We have to look at issues of homelessness. We have to look at issues of mental illness. The Kirby-Keon Senate report was an extraordinary statement of sound thinking about how to deal with those with mental illnesses, who unfortunately fall into the ranks of the homeless as well as the ranks of the criminal justice system, which is the worst place for them to be. We have to rethink this and meet our social contract around the concept of deinstitutionalization, whereby governments emptied the mental hospitals but then did not provide services in the community to support people.
We have to look at drug courts. They are operating in Toronto and Vancouver and in numerous American states. That is one example of where the American criminal justice system has actually been a stunning success at diverting people out of the criminal system if they will go into detox and treatment.
We have to look at issues of harm reduction. Drugs, addiction and substance abuse are great parts of the despair that leads people into the criminal justice system. Harm reduction, of course, involves needle exchanges and safe injection sites, which the government has failed to guarantee would be extended in Vancouver, when it has been an example for literally the world to consider the effectiveness of harm reduction in that situation, to help motivate people into detox.
We need shelters for them. We need transitional housing. We need skills training. We need affordable housing. We need jobs. In fact, the social enterprise initiatives of the last Liberal government, which were ready to go across this country, certainly in my province of British Columbia, were cancelled by the current government in its last budget.

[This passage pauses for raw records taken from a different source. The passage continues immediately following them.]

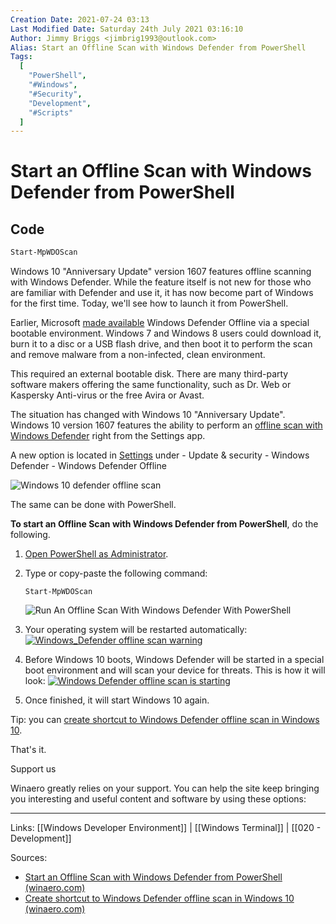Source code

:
 ```yaml
---
Creation Date: 2021-07-24 03:13
Last Modified Date: Saturday 24th July 2021 03:16:10
Author: Jimmy Briggs <jimbrig1993@outlook.com>
Alias: Start an Offline Scan with Windows Defender from PowerShell
Tags:
  [
    "PowerShell",
    "#Windows",
    "#Security",
    "Development",
    "#Scripts"
  ]
---
```


# Start an Offline Scan with Windows Defender from PowerShell

## Code

```powershell
Start-MpWDOScan
```

Windows 10 "Anniversary Update" version 1607 features offline scanning with Windows Defender. While the feature itself is not new for those who are familiar with Defender and use it, it has now become part of Windows for the first time. Today, we'll see how to launch it from PowerShell.

Earlier, Microsoft [made available](http://windows.microsoft.com/en-US/windows/what-is-windows-defender-offline) Windows Defender Offline via a special bootable environment. Windows 7 and Windows 8 users could download it, burn it to a disc or a USB flash drive, and then boot it to perform the scan and remove malware from a non-infected, clean environment.

This required an external bootable disk. There are many third-party software makers offering the same functionality, such as Dr. Web or Kaspersky Anti-virus or the free Avira or Avast.

The situation has changed with Windows 10 "Anniversary Update". Windows 10 version 1607 features the ability to perform an [offline scan with Windows Defender](https://winaero.com/blog/how-to-perform-an-offline-scan-with-windows-defender/) right from the Settings app.

A new option is located in [Settings](https://winaero.com/blog/all-ways-to-open-settings-app-in-windows-10/) under - Update & security - Windows Defender - Windows Defender Offline

![Windows 10 defender offline scan](https://winaero.com/blog/wp-content/uploads/2016/02/Windows-10-defender-offline-scan-600x411.png)

The same can be done with PowerShell.

**To start an Offline Scan with Windows Defender from PowerShell**, do the following.

1.  [Open PowerShell as Administrator](https://winaero.com/blog/all-ways-to-open-powershell-in-windows-10/#elevated).
2.  Type or copy-paste the following command:
    
    `Start-MpWDOScan`
    
    ![Run An Offline Scan With Windows Defender With PowerShell](https://winaero.com/blog/wp-content/uploads/2017/03/Run-an-Offline-Scan-with-Windows-Defender-with-PowerShell-600x149.png)
    
3.  Your operating system will be restarted automatically: [![Windows_Defender offline scan warning](https://winaero.com/blog/wp-content/uploads/2016/03/Windows_Defender-offline-scan-warning-600x136.png)](https://winaero.com/blog/wp-content/uploads/2016/03/Windows_Defender-offline-scan-warning.png) 
4.  Before Windows 10 boots, Windows Defender will be started in a special boot environment and will scan your device for threats. This is how it will look: [![Windows Defender offline scan is starting](https://winaero.com/blog/wp-content/uploads/2016/03/Windows-Defender-offline-scan-is-starting.png)](https://winaero.com/blog/wp-content/uploads/2016/03/Windows-Defender-offline-scan-is-starting.png) 
5.  Once finished, it will start Windows 10 again.

Tip: you can [create shortcut to Windows Defender offline scan in Windows 10](https://winaero.com/blog/create-shortcut-to-windows-defender-offline-scan-in-windows-10/).

That's it.

Support us

Winaero greatly relies on your support. You can help the site keep bringing you interesting and useful content and software by using these options:

***

Links: [[Windows Developer Environment]] | [[Windows Terminal]] | [[020 - Development]]

Sources: 
- [Start an Offline Scan with Windows Defender from PowerShell (winaero.com)](https://winaero.com/offline-scan-windows-defender-powershell/#:~:text=The%20same%20can%20be%20done%20with%20PowerShell.%20To,Once%20finished%2C%20it%20will%20start%20Windows%2010%20again.)
- [Create shortcut to Windows Defender offline scan in Windows 10 (winaero.com)](https://winaero.com/create-shortcut-to-windows-defender-offline-scan-in-windows-10/)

Those are the things that can assist people to not fall into crime and into despair, which leads them to become dangerous for other members of society.
What are we going to do instead? We are going to dismantle the gun registry. It is amazing that any thought could be given to that at this stage after the tragedy at Dawson College in Montreal.
We have a Prime Minister who will not go to an international AIDS conference in Toronto. We have a Prime Minister who did not go to a world conference on harm reduction in Vancouver last April.
We are simply looking in the wrong direction. We have to be tough on crime, I agree with all members opposite, but we are going to be tough on crime by being smart on crime and not by being simply superficial and using slogans.